Zgodnie z zapowiedziami, amerykański prezydent- Donald Trump ogłosił wycofanie USA z porozumienia klimatycznego w Paryżu (COP21). Decyzja będzie miała szereg reperkusji dla światowej polityki klimatycznej i energetycznej , zarówno w krótkim, jak i długim horyzoncie.

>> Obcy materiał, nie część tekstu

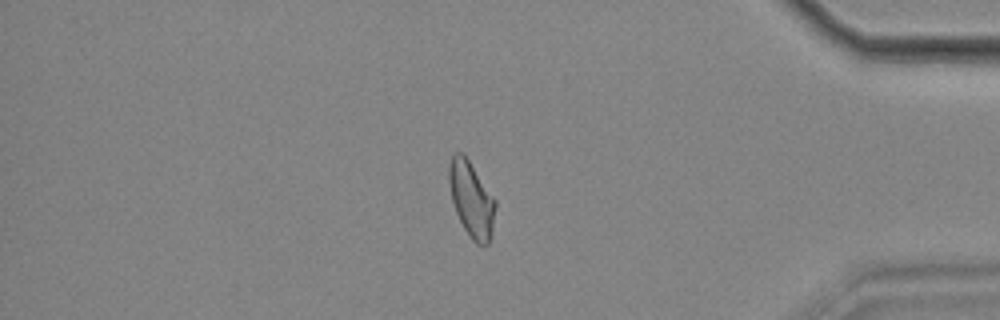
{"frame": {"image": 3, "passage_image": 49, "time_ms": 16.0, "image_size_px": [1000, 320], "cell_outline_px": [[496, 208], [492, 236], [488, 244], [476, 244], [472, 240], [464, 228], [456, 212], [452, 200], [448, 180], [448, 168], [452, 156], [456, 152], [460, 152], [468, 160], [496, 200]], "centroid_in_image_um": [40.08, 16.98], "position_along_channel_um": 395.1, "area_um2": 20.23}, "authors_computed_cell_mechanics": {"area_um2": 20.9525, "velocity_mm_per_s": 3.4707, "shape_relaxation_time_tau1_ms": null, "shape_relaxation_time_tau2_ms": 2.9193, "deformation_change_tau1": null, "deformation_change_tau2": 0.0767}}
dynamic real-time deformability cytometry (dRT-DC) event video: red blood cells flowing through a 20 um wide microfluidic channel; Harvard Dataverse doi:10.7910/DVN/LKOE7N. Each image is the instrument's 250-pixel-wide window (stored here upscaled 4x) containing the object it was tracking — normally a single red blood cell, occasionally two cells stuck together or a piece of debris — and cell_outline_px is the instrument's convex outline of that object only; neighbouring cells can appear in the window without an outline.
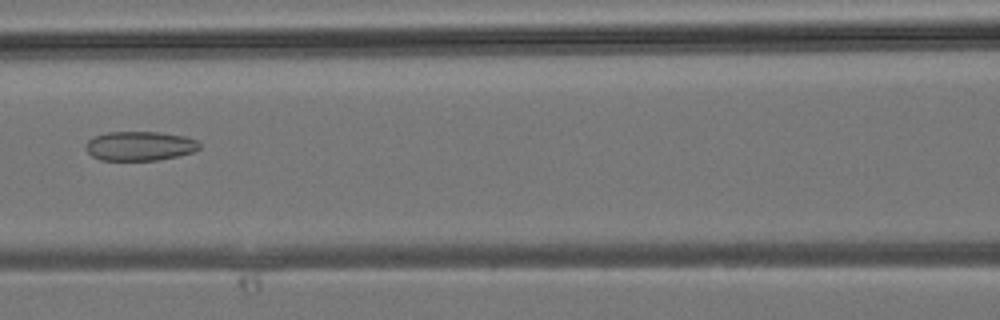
{"species": "common noctule bat (a hibernating species)", "species_latin": "Nyctalus noctula", "temperature_condition": "room temperature", "stored_images_in_passage": 36, "camera_frame_rate_fps": 3000, "um_per_image_px": 0.085, "animal": {"sex": "male", "body_mass_g": 19.2, "forearm_length_mm": 51.8}, "frame": {"image": 1, "passage_image": 16, "time_ms": 5.0, "image_size_px": [1000, 320], "cell_outline_px": [[200, 148], [192, 152], [160, 160], [100, 160], [92, 156], [84, 148], [84, 144], [92, 136], [108, 132], [160, 132], [184, 136], [196, 140], [200, 144]], "centroid_in_image_um": [11.83, 12.4], "position_along_channel_um": 154.8, "area_um2": 19.54}}
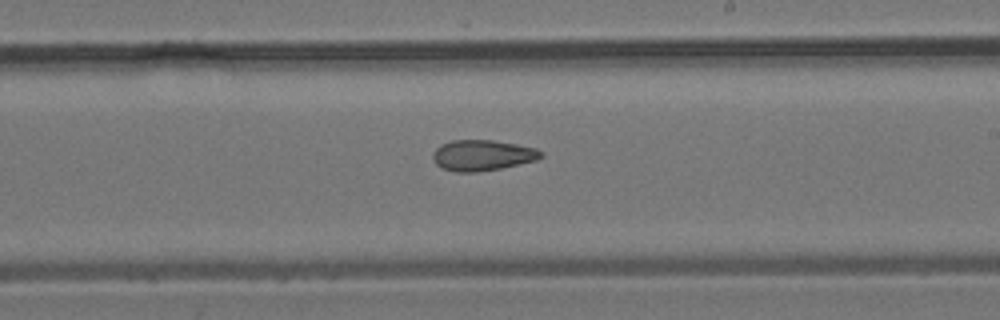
{"frame": {"image": 2, "passage_image": 21, "time_ms": 6.667, "image_size_px": [1000, 320], "cell_outline_px": [[544, 156], [536, 160], [500, 168], [476, 172], [456, 172], [440, 168], [436, 164], [432, 156], [432, 152], [440, 144], [452, 140], [492, 140], [516, 144], [536, 148], [544, 152]], "centroid_in_image_um": [40.98, 13.19], "position_along_channel_um": 248.0, "area_um2": 19.48}}
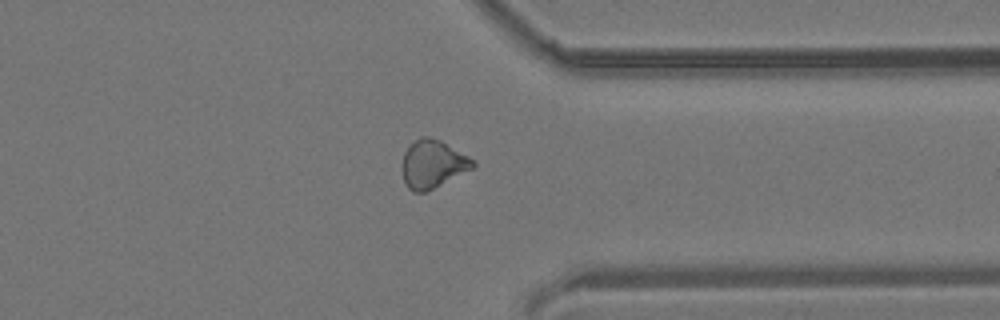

Co na czeka w najbliższej przyszłości?
Krótkoterminowo decyzja D. Trumpa spotka się z emocjonalną i gwałtowną reakcją w Unii Europejskiej jako całkowicie sprzeczną z obowiązującą wykładnią europejskiej polityki klimatycznej. Stany Zjednoczone (a właściwie D. Trump osobiście) zostaną przedstawione jako niedouczony i zacofany przeciwnik nowych technologii i prób uratowania świata zagrożonego zmianami klimatycznymi. Europa odpowie jasnym przesłaniem o konieczności kontynuacji postanowień porozumienia paryskiego w rozumieniu „brukselskim” czyli gwałtownego zmniejszania emisji CO2 zgodnie z europejskimi dyrektywami, które są własną, europejską interpretacją traktatu w Paryżu, który dla przypomnienia, mówi o konieczności utrzymania wzrostu temperatury na świecie i indywidualnych wkładach poszczególnych państw. Ewidentne szybsze stanie się wdrażanie nowych, europejskich regulacji klimatycznych, a może także proponowanie jeszcze ostrzejszych limitów redukcji CO2 w Europie. Z kolei Chiny zaprezentują postawę wyczekującą, zapowiadając utrzymanie poparcia dla postanowień paryskich i kontynuację ostatniego, chińskiego trendu inwestycji w źródła odnawialne, co w Chinach jest koniecznością z uwagi na katastrofalne zanieczyszczenie środowiska. Deklaracje chińskie będą bardziej zrównoważone i bardziej niejasne. Dla dużej ilości krajów rozwijających się (Indie, Południowo Wschodnia Azja, Afryka i Ameryka Południowa), decyzja USA będzie sygnałem do jeszcze bardziej „liberalnego” podejścia do porozumienia COP 21 i deklarowania jeszcze bardziej niejasnych i właściwie nieograniczających własne gospodarki, lokalnych celów klimatycznych. Porozumienie Paryskie stanie się więc jeszcze bardziej formalną fikcją, bo rzeczywiste działania wszystkich krajów (poza Europą) będą bardziej pozorowane niż realne.